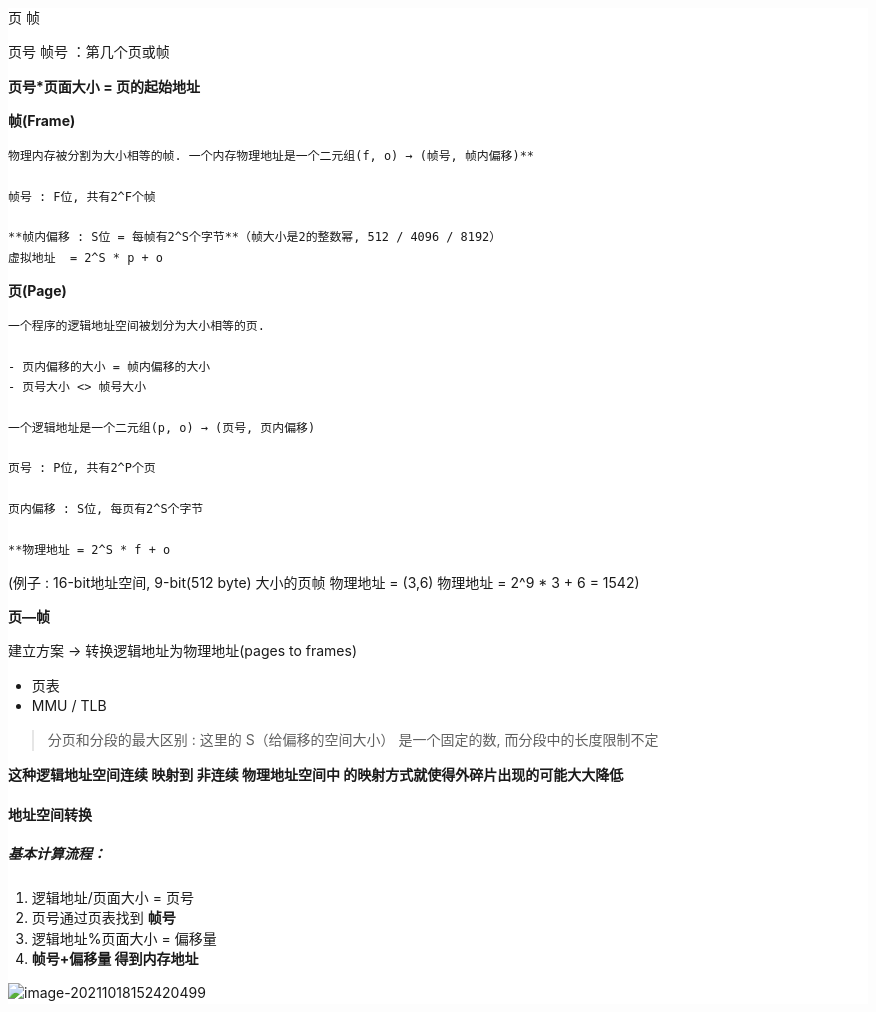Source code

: 页			帧

页号		帧号 ：第几个页或帧

**页号*页面大小 = 页的起始地址**

**帧(Frame)**

```
物理内存被分割为大小相等的帧. 一个内存物理地址是一个二元组(f, o) → (帧号, 帧内偏移)**

帧号 : F位, 共有2^F个帧 

**帧内偏移 : S位 = 每帧有2^S个字节**（帧大小是2的整数幂, 512 / 4096 / 8192）
虚拟地址  = 2^S * p + o
```

**页(Page)**

```
一个程序的逻辑地址空间被划分为大小相等的页. 

- 页内偏移的大小 = 帧内偏移的大小 
- 页号大小 <> 帧号大小

一个逻辑地址是一个二元组(p, o) → (页号, 页内偏移)

页号 : P位, 共有2^P个页

页内偏移 : S位, 每页有2^S个字节

**物理地址 = 2^S * f + o
```

(例子 : 16-bit地址空间, 9-bit(512 byte) 大小的页帧 物理地址 = (3,6) 物理地址 = 2^9 * 3 + 6 = 1542)

**页—帧**

建立方案 → 转换逻辑地址为物理地址(pages to frames)

-   页表
-   MMU / TLB

>   分页和分段的最大区别 : 这里的 S（给偏移的空间大小） 是一个固定的数, 而分段中的长度限制不定

**这种逻辑地址空间连续 映射到 非连续 物理地址空间中  的映射方式就使得外碎片出现的可能大大降低**

#### 地址空间转换

##### **基本计算流程：**

1. 逻辑地址/页面大小 = 页号
2. 页号通过页表找到 **帧号**
3. 逻辑地址%页面大小 = 偏移量
4. **帧号+偏移量 得到内存地址**

![image-20211018152420499](笔记图库/image-20211018152420499.png)
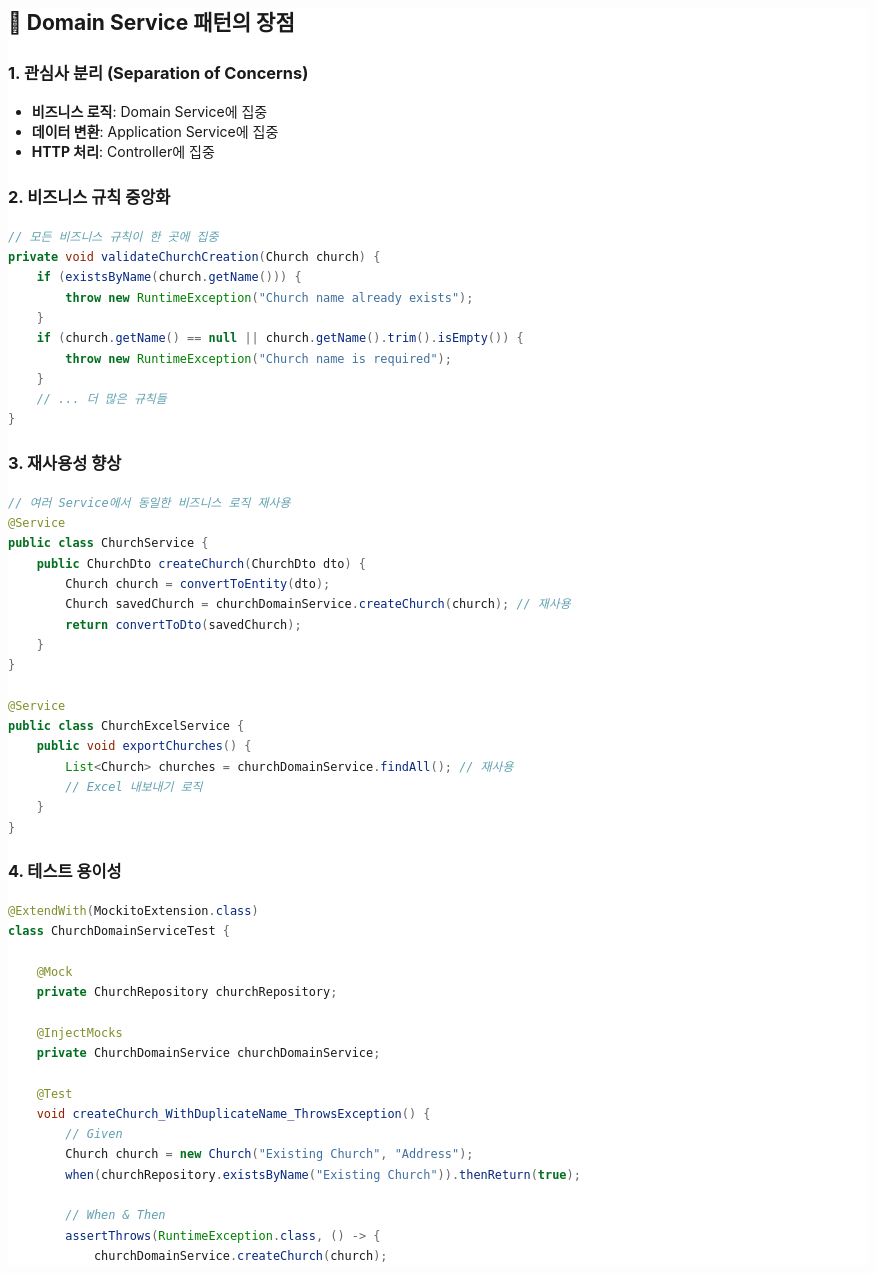 ## 🎯 Domain Service 패턴의 장점

### 1. **관심사 분리 (Separation of Concerns)**
- **비즈니스 로직**: Domain Service에 집중
- **데이터 변환**: Application Service에 집중
- **HTTP 처리**: Controller에 집중

### 2. **비즈니스 규칙 중앙화**
```java
// 모든 비즈니스 규칙이 한 곳에 집중
private void validateChurchCreation(Church church) {
    if (existsByName(church.getName())) {
        throw new RuntimeException("Church name already exists");
    }
    if (church.getName() == null || church.getName().trim().isEmpty()) {
        throw new RuntimeException("Church name is required");
    }
    // ... 더 많은 규칙들
}
```

### 3. **재사용성 향상**
```java
// 여러 Service에서 동일한 비즈니스 로직 재사용
@Service
public class ChurchService {
    public ChurchDto createChurch(ChurchDto dto) {
        Church church = convertToEntity(dto);
        Church savedChurch = churchDomainService.createChurch(church); // 재사용
        return convertToDto(savedChurch);
    }
}

@Service
public class ChurchExcelService {
    public void exportChurches() {
        List<Church> churches = churchDomainService.findAll(); // 재사용
        // Excel 내보내기 로직
    }
}
```

### 4. **테스트 용이성**
```java
@ExtendWith(MockitoExtension.class)
class ChurchDomainServiceTest {
    
    @Mock
    private ChurchRepository churchRepository;
    
    @InjectMocks
    private ChurchDomainService churchDomainService;
    
    @Test
    void createChurch_WithDuplicateName_ThrowsException() {
        // Given
        Church church = new Church("Existing Church", "Address");
        when(churchRepository.existsByName("Existing Church")).thenReturn(true);
        
        // When & Then
        assertThrows(RuntimeException.class, () -> {
            churchDomainService.createChurch(church);
```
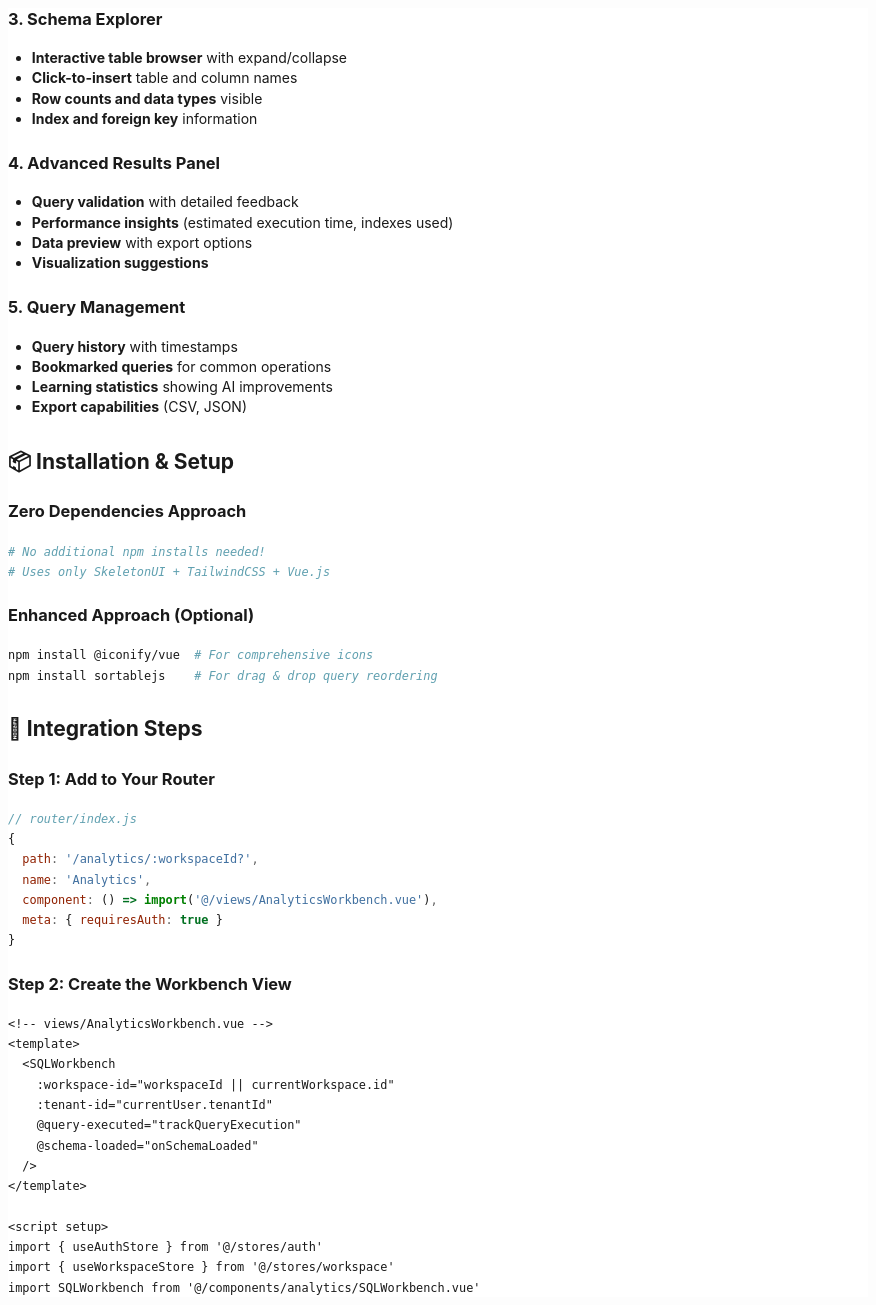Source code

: ### **3. Schema Explorer**
- **Interactive table browser** with expand/collapse
- **Click-to-insert** table and column names
- **Row counts and data types** visible
- **Index and foreign key** information

### **4. Advanced Results Panel**
- **Query validation** with detailed feedback
- **Performance insights** (estimated execution time, indexes used)
- **Data preview** with export options
- **Visualization suggestions**

### **5. Query Management**
- **Query history** with timestamps
- **Bookmarked queries** for common operations
- **Learning statistics** showing AI improvements
- **Export capabilities** (CSV, JSON)

## 📦 Installation & Setup

### **Zero Dependencies Approach**
```bash
# No additional npm installs needed!
# Uses only SkeletonUI + TailwindCSS + Vue.js
```

### **Enhanced Approach** (Optional)
```bash
npm install @iconify/vue  # For comprehensive icons
npm install sortablejs    # For drag & drop query reordering
```

## 🎨 Integration Steps

### **Step 1: Add to Your Router**
```javascript
// router/index.js
{
  path: '/analytics/:workspaceId?',
  name: 'Analytics',
  component: () => import('@/views/AnalyticsWorkbench.vue'),
  meta: { requiresAuth: true }
}
```

### **Step 2: Create the Workbench View**
```vue
<!-- views/AnalyticsWorkbench.vue -->
<template>
  <SQLWorkbench
    :workspace-id="workspaceId || currentWorkspace.id"
    :tenant-id="currentUser.tenantId"
    @query-executed="trackQueryExecution"
    @schema-loaded="onSchemaLoaded"
  />
</template>

<script setup>
import { useAuthStore } from '@/stores/auth'
import { useWorkspaceStore } from '@/stores/workspace'
import SQLWorkbench from '@/components/analytics/SQLWorkbench.vue'
```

EXERCISE: Begin with the line above that has "- **Data preview** with export options" and continue through the line that has "- **Export capabilities** (CSV, JSON)", setting each one down exactly. Stop there.

RESPONSE TO THIS EXERCISE:
- **Data preview** with export options
- **Visualization suggestions**

### **5. Query Management**
- **Query history** with timestamps
- **Bookmarked queries** for common operations
- **Learning statistics** showing AI improvements
- **Export capabilities** (CSV, JSON)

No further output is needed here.